Extracted page text data
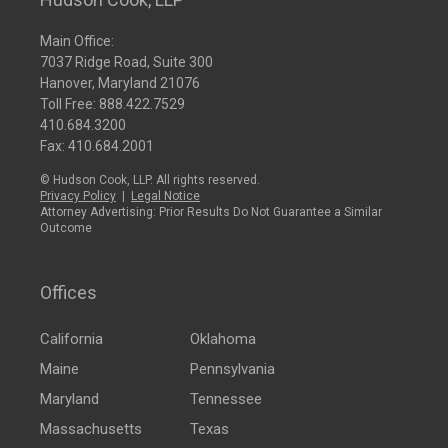
Main Office:
7037 Ridge Road, Suite 300
Hanover, Maryland 21076
Toll Free:
888.422.7529
410.684.3200
Fax: 410.684.2001
© Hudson Cook, LLP. All rights reserved.
Privacy Policy
|
Legal Notice
Attorney Advertising: Prior Results Do Not Guarantee a Similar
Outcome
Offices
California
Oklahoma
Maine
Pennsylvania
Maryland
Tennessee
Massachusetts
Texas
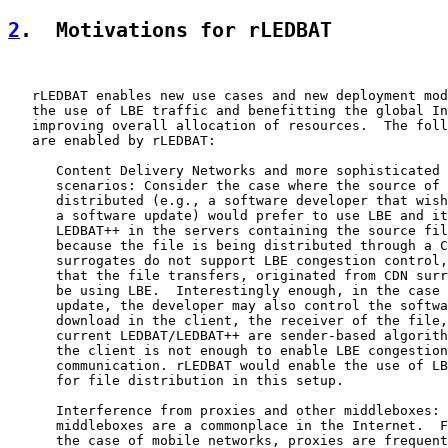
2
.  Motivations for rLEDBAT
   rLEDBAT enables new use cases and new deployment mod
   the use of LBE traffic and benefitting the global In
   improving overall allocation of resources.  The foll
   are enabled by rLEDBAT:

      Content Delivery Networks and more sophisticated 
      scenarios: Consider the case where the source of 
      distributed (e.g., a software developer that wish
      a software update) would prefer to use LBE and it
      LEDBAT++ in the servers containing the source fil
      because the file is being distributed through a C
      surrogates do not support LBE congestion control,
      that the file transfers, originated from CDN surr
      be using LBE.  Interestingly enough, in the case 
      update, the developer may also control the softwa
      download in the client, the receiver of the file,
      current LEDBAT/LEDBAT++ are sender-based algorith
      the client is not enough to enable LBE congestion
      communication. rLEDBAT would enable the use of LB
      for file distribution in this setup.

      Interference from proxies and other middleboxes: 
      middleboxes are a commonplace in the Internet.  F
      the case of mobile networks, proxies are frequent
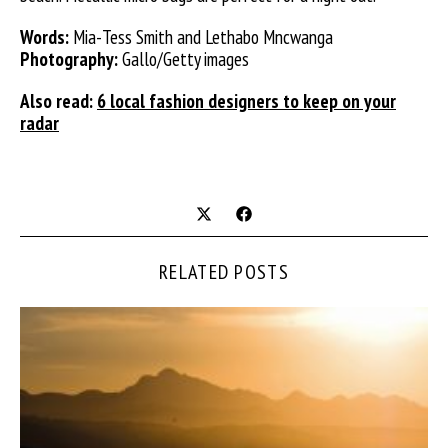
Words:
Mia-Tess Smith and Lethabo Mncwanga
Photography:
Gallo/Getty images
Also read:
6 local fashion designers to keep on your
radar
RELATED POSTS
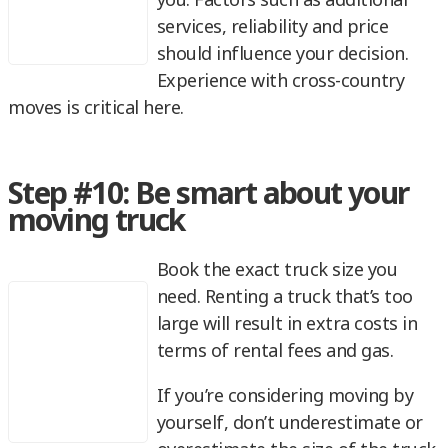
services, reliability and price
should influence your decision.
Experience with cross-country
moves is critical here.
Step #10: Be smart about your
moving truck
Book the exact truck size you
need. Renting a truck that’s too
large will result in extra costs in
terms of rental fees and gas.
If you’re considering moving by
yourself, don’t underestimate or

# WORK INSTRUCTIONS
Write only the number of lines in the records that include the word "from".

# RESULT
2